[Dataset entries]
┄┄┄┄┄┄┄┄┄┄

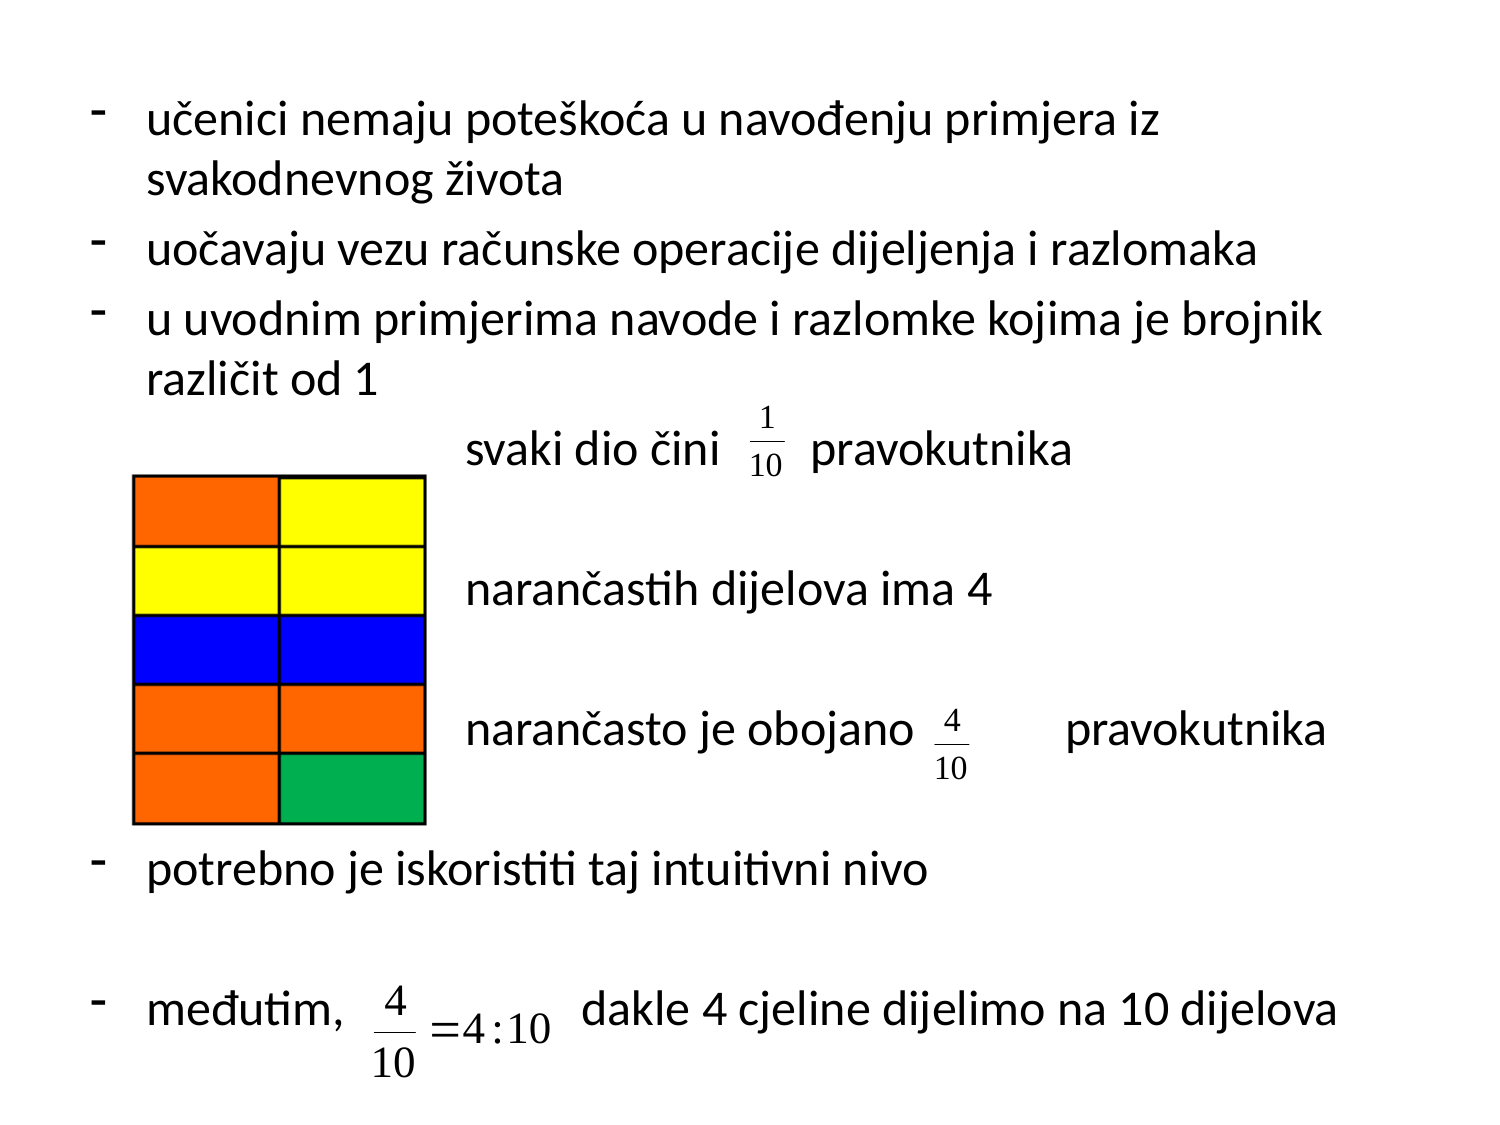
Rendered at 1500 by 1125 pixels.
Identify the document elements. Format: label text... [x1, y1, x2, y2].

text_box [744, 396, 791, 485]
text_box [370, 975, 555, 1083]
picture [111, 455, 441, 846]
list učenici nemaju poteškoća u navođenju primjera iz svakodnevnog života uočavaju vezu računske operacije dijeljenja i razlomaka u uvodnim primjerima navode i razlomke kojima je brojnik različit od 1 svaki dio čini pravokutnika narančastih dijelova ima 4 narančasto je obojano pravokutnika potrebno je iskoristiti taj intuitivni nivo međutim, dakle 4 cjeline dijelimo na 10 dijelova [74, 77, 1426, 1083]
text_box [929, 699, 975, 788]
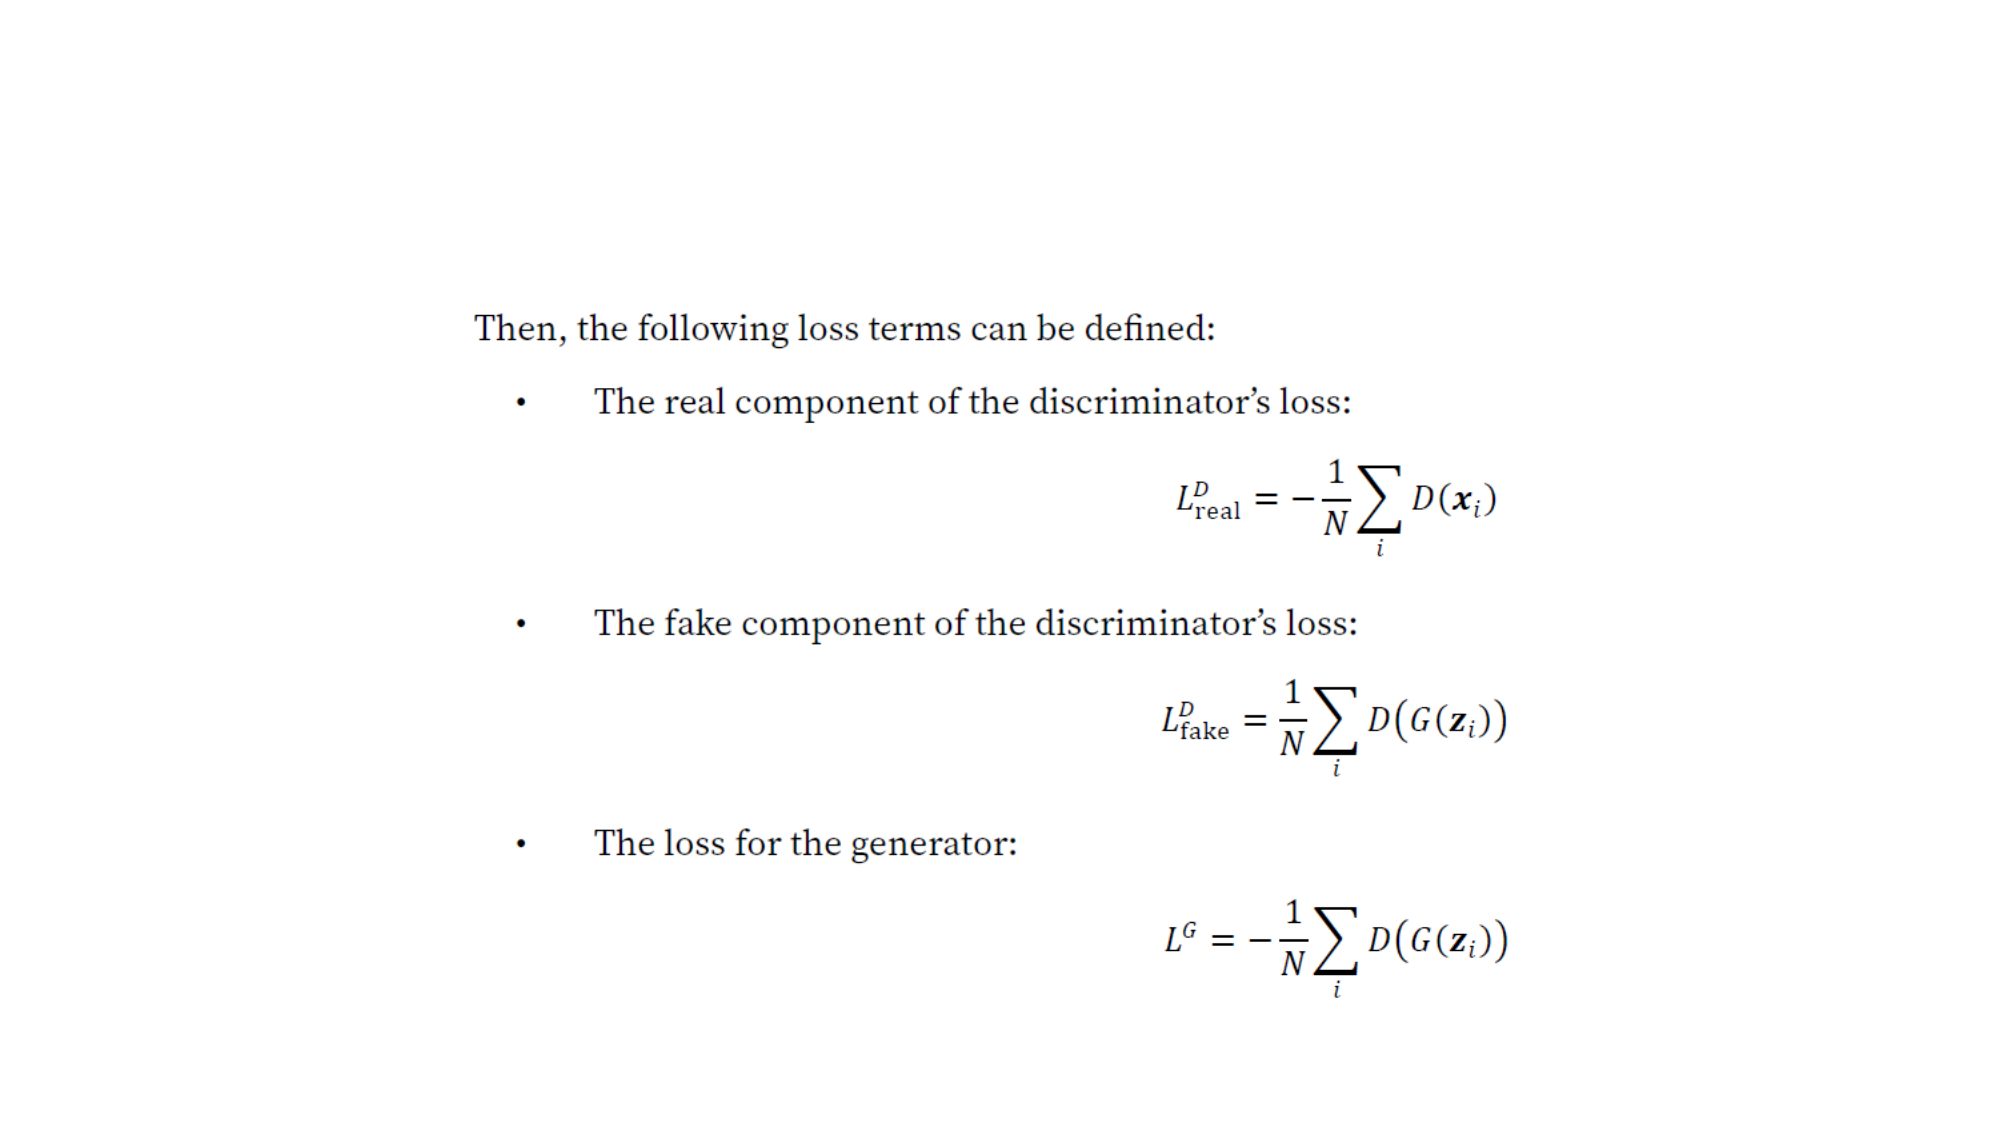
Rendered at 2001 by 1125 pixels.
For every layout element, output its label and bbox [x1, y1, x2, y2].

list [461, 299, 1539, 1014]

┄┄┄┄┄┄┄┄┄┄

WHAT IS REQUIRED: This exercise asks for the data above to be given again exactly, without pictures.

COMPLETED EXERCISE:
Rendered at 1500 by 1125 pixels.
Identify the document elements. Format: label text... [x1, y1, x2, y2].

text_box [744, 396, 791, 485]
text_box [370, 975, 555, 1083]
picture [111, 455, 441, 846]
list učenici nemaju poteškoća u navođenju primjera iz svakodnevnog života uočavaju vezu računske operacije dijeljenja i razlomaka u uvodnim primjerima navode i razlomke kojima je brojnik različit od 1 svaki dio čini pravokutnika narančastih dijelova ima 4 narančasto je obojano pravokutnika potrebno je iskoristiti taj intuitivni nivo međutim, dakle 4 cjeline dijelimo na 10 dijelova [74, 77, 1426, 1083]
text_box [929, 699, 975, 788]
Rendered at 2001 by 1125 pixels.
For every layout element, output its label and bbox [x1, y1, x2, y2].

list [461, 299, 1539, 1014]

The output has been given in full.